Muito se escreveu sobre o filme vencedor dos óscares deste ano e, provavelmente, dele ficará apenas a memória do triunfo de uma jovem realizadora chinesa, que veio para a Europa e acabou na América em busca do tão falado sonho de Hollywood.

Enquanto filme, Nomadland pouco acrescenta à história do Cinema e é quase certo que a sua realização não inspirará gerações de cineastas no futuro. No entanto, para mim, o road movie de Chloé Zhao é como que um prenúncio da vida humana na Terra, não só para a working class, mas para todos os que dependem dos seus recursos para sobreviver.

Nós, os seres humanos dos países ditos desenvolvidos, convencemo-nos de que o modelo liberal, de sociedade de consumo (mais ou menos capitalista), chegaria para nos dar tudo o que gostaríamos – casa, carro, trabalho, saúde, reforma, recursos naturais infinitos - enfim, as tão apregoadas “segurança” e “felicidade” da segunda metade do séc. XX e inícios do XXI.  O problema é que, depois da queda do fascismo e do comunismo, assistimos ao progressivo enterro do liberalismo, onde nem precisamos de evocar as imagens de milhares de pessoas em busca de uma nova terra, forçadas a ser nómadas, para que vejamos as desigualdades e a falência do modelo em que acreditámos.

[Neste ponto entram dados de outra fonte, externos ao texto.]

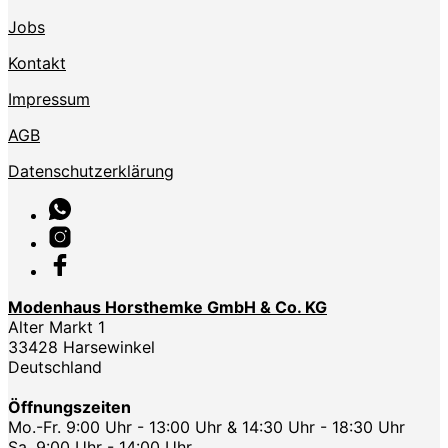
Jobs
Kontakt
Impressum
AGB
Datenschutzerklärung
Modenhaus Horsthemke GmbH & Co. KG
Alter Markt 1
33428 Harsewinkel
Deutschland
Öffnungszeiten
Mo.-Fr. 9:00 Uhr - 13:00 Uhr & 14:30 Uhr - 18:30 Uhr
Sa. 9:00 Uhr - 14:00 Uhr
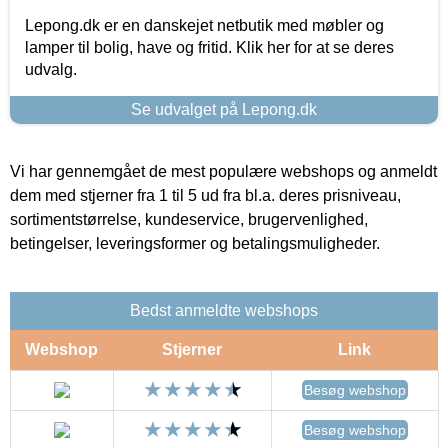
Lepong.dk er en danskejet netbutik med møbler og
lamper til bolig, have og fritid. Klik her for at se deres
udvalg.
Se udvalget på Lepong.dk
Vi har gennemgået de mest populære webshops og anmeldt
dem med stjerner fra 1 til 5 ud fra bl.a. deres prisniveau,
sortimentstørrelse, kundeservice, brugervenlighed,
betingelser, leveringsformer og betalingsmuligheder.
Bedst anmeldte webshops
Webshop
Stjerner
Link
Besøg webshop
Besøg webshop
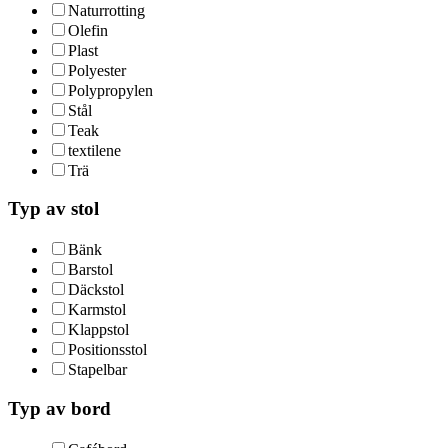
Naturrotting
Olefin
Plast
Polyester
Polypropylen
Stål
Teak
textilene
Trä
Typ av stol
Bänk
Barstol
Däckstol
Karmstol
Klappstol
Positionsstol
Stapelbar
Typ av bord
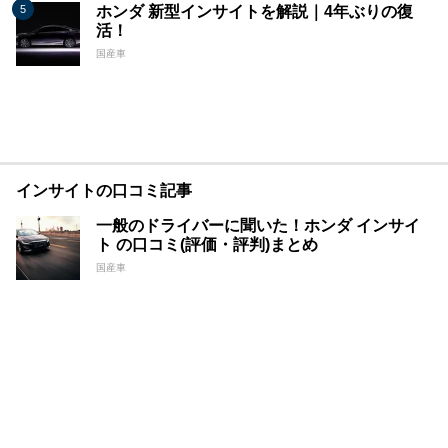
ホンダ 新型インサイトを解説｜4年ぶりの復
活！
国産車
インサイトの口コミ記事
一般のドライバーに聞いた！ホンダ インサイ
ト の口コミ(評価・評判)まとめ
国産車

E perante os avanços da tão endeusada inteligência artificial, onde caberão os seres humanos? Onde haverá trabalho para garantir a sobrevivência e a fixação sedentária? Voltaremos a ser nómadas, de novo, em busca da sobrevivência? Despojados do sonho consumista e securitário, voltaremos a ser livres?

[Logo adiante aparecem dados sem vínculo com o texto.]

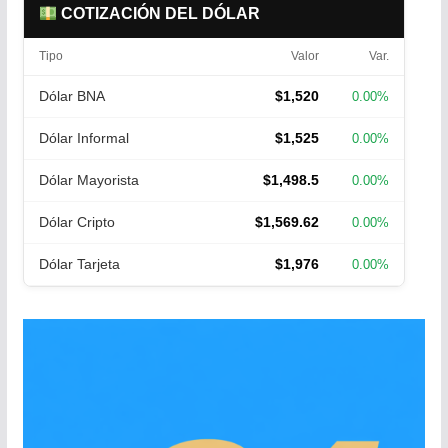
COTIZACIÓN DEL DÓLAR
Tipo
Valor
Var.
Dólar BNA
$1,520
0.00%
Dólar Informal
$1,525
0.00%
Dólar Mayorista
$1,498.5
0.00%
Dólar Cripto
$1,569.62
0.00%
Dólar Tarjeta
$1,976
0.00%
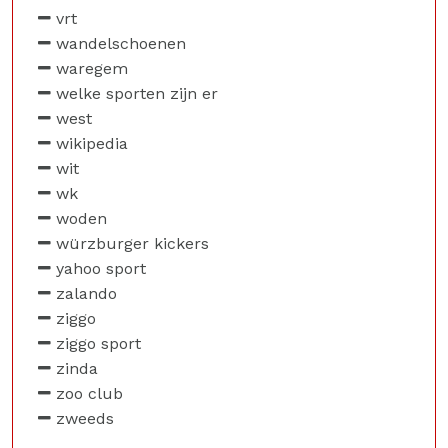
vrt
wandelschoenen
waregem
welke sporten zijn er
west
wikipedia
wit
wk
woden
würzburger kickers
yahoo sport
zalando
ziggo
ziggo sport
zinda
zoo club
zweeds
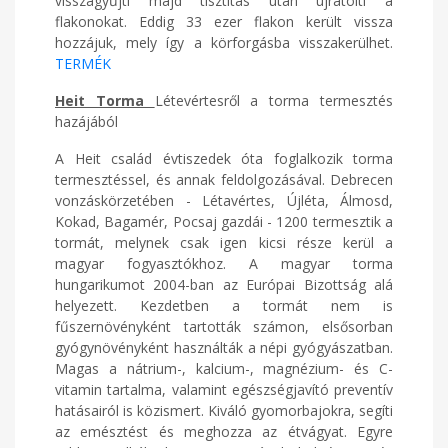
visszagyűjti majd tisztítás után újratölti a
flakonokat. Eddig 33 ezer flakon került vissza
hozzájuk, mely így a körforgásba visszakerülhet.
TERMÉK
Heit Torma
Létevértesről a torma termesztés
hazájából
A Heit család évtiszedek óta foglalkozik torma
termesztéssel, és annak feldolgozásával. Debrecen
vonzáskörzetében - Létavértes, Újléta, Álmosd,
Kokad, Bagamér, Pocsaj gazdái - 1200 termesztik a
tormát, melynek csak igen kicsi része kerül a
magyar fogyasztókhoz. A magyar torma
hungarikumot 2004-ban az Európai Bizottság alá
helyezett. Kezdetben a tormát nem is
fűszernövényként tartották számon, elsősorban
gyógynövényként használták a népi gyógyászatban.
Magas a nátrium-, kalcium-, magnézium- és C-
vitamin tartalma, valamint egészségjavító preventív
hatásairól is közismert. Kiváló gyomorbajokra, segíti
az emésztést és meghozza az étvágyat. Egyre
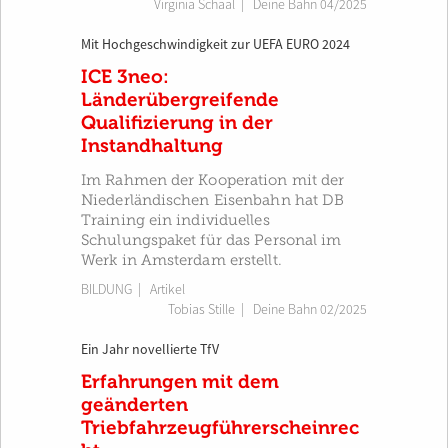
Virginia Schaal
|
Deine Bahn 04/2025
Mit Hochgeschwindigkeit zur UEFA EURO 2024
ICE 3neo:
Länderübergreifende
Qualifizierung in der
Instandhaltung
Im Rahmen der Kooperation mit der
Niederländischen Eisenbahn hat DB
Training ein individuelles
Schulungspaket für das Personal im
Werk in Amsterdam erstellt.
BILDUNG
| Artikel
Tobias Stille
|
Deine Bahn 02/2025
Ein Jahr novellierte TfV
Erfahrungen mit dem
geänderten
Triebfahrzeugführerscheinrec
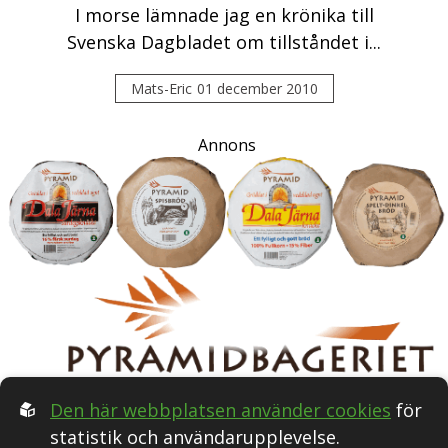
I morse lämnade jag en krönika till
Svenska Dagbladet om tillståndet i...
Mats-Eric
01 december 2010
Annons
Den här webbplatsen använder cookies
för
statistik och användarupplevelse.
Följ oss i Sociala medier:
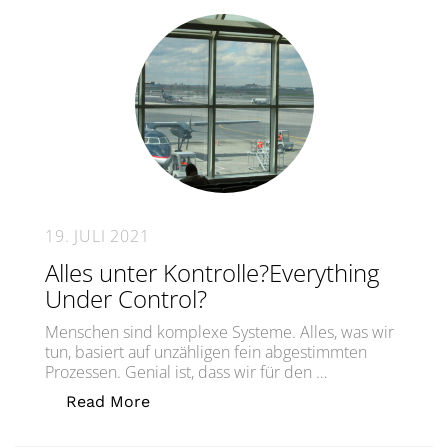
19. JULI 2021
Alles unter Kontrolle?Everything
Under Control?
Menschen sind komplexe Systeme. Alles, was wir
tun, basiert auf unzähligen fein abgestimmten
Prozessen. Genial ist, dass wir für den …
„Alles unter Kontrolle?Everything Und
Read More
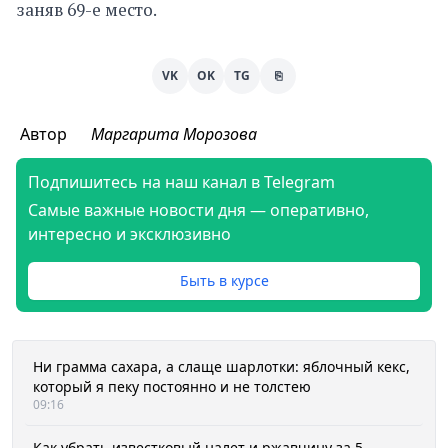
заняв 69-е место.
VK
OK
TG
⎘
Автор
Маргарита Морозова
Подпишитесь на наш канал в Telegram
Самые важные новости дня — оперативно,
интересно и эксклюзивно
Быть в курсе
Ни грамма сахара, а слаще шарлотки: яблочный кекс,
который я пеку постоянно и не толстею
09:16
Как убрать известковый налет и ржавчину за 5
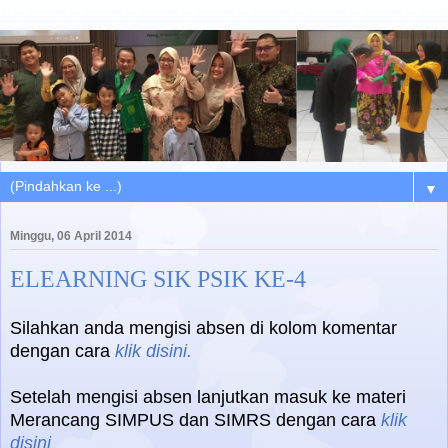
▼
Minggu, 06 April 2014
ELEARNING SIK PSIK KE-4
Silahkan anda mengisi absen di kolom komentar
dengan cara
klik disini.
Setelah mengisi absen lanjutkan masuk ke materi
Merancang SIMPUS dan SIMRS dengan cara
klik
disini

No percurso que Fern (a personagem principal interpretada por Frances McDormand) faz na sua van, cruza-se com pessoas que perderam o emprego, a esperança, mas também a segurança e a confiança nas vidas que tinham antes. E há outras que abandonaram tudo por opção, para se sentirem perto da natureza e a viver o despojamento total. E é no meio dos que nada possuem, dos que aceitaram a vulnerabilidade, que Fern encontra pessoas com muito para dar: o que nenhum sistema ou Estado ou desenvolvimento tecnológico poderão alguma vez garantir – o Amor e a empatia pelo Outro. E esta insustentável fragilidade do Ser é, no fundo, o princípio de tudo.